LE PARJURE FRANCAIS
Création le 6 juin 2015
Si la royauté française moribonde n’avait pas jugé utile de redorer son blason en envahissant la contrée gérée par la Régence d’Alger,
(il suffisait de demander au dey d’appliquer sérieusement le traité conclu entre Mustapha Pacha, Dey d'Alger et Napoléon Bonaparte, Premier Consul de la République française)
Si le Ministre de la Marine et des Colonies de Charles X avait su à quoi il engageait son pays,
(discours du 18 mars 1829 à l’Assemblée nationale : "On a soulevé la question de l’avenir réservé à l’Etat d’Alger après la conquête. Je ne pense pas que ce soit ici le moment de s’en occuper.

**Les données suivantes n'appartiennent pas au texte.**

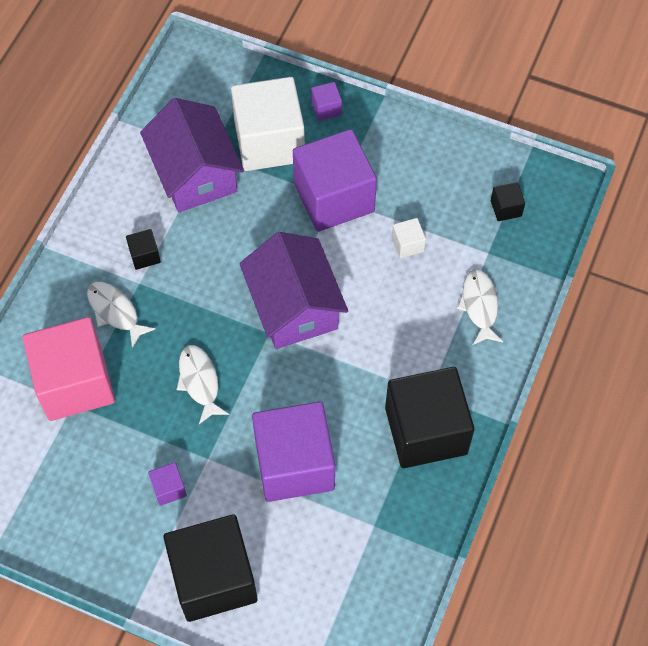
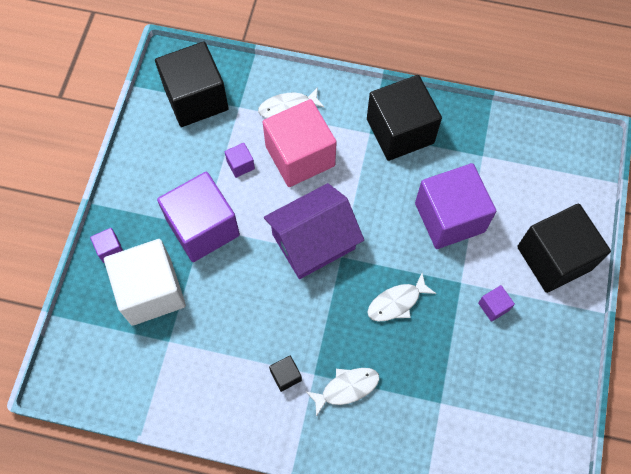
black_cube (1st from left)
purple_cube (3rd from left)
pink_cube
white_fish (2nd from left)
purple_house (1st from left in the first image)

Avant l’accomplissement d’un fait, ses conséquences ne peuvent être prévues avec assez de précision pour devenir l’objet d’une discussion publique ; et vous reconnaîtrez, Messieurs, l’impossibilité où je suis de fixer vos idées sur ce sujet.")
Si le gouverneur général de l’Algérie avait permis aux tribus « makhsen » de continuer àassurer l’ordre, au lieu de laisser s’instaurer le désordre dans toute l’Algérie,
Abd el-Kader serait resté un inconnu, sauf peut-être du bey d’Oran qui n’appréciait pas son père, et qui l’aurait jugé trop intelligent, donc dangereux.
Si Louis-Napoléon Bonaparte n’avait pas été élu premier Président de la République, sous la deuxième République (qui d’après Karl Marx lui-même se dirigeait droit vers la dictature) et n’avait pas délivré Abd-el-Kader de son assignation à résidence dès que possible,
Donc le Docteur Chamyl Boutaleb, son « petit-fillot » à la cinquième génération, n’aurait pas eu l’occasion d’écrire son livre « L’Émir Abd-El-Kader face au Parjure Français ».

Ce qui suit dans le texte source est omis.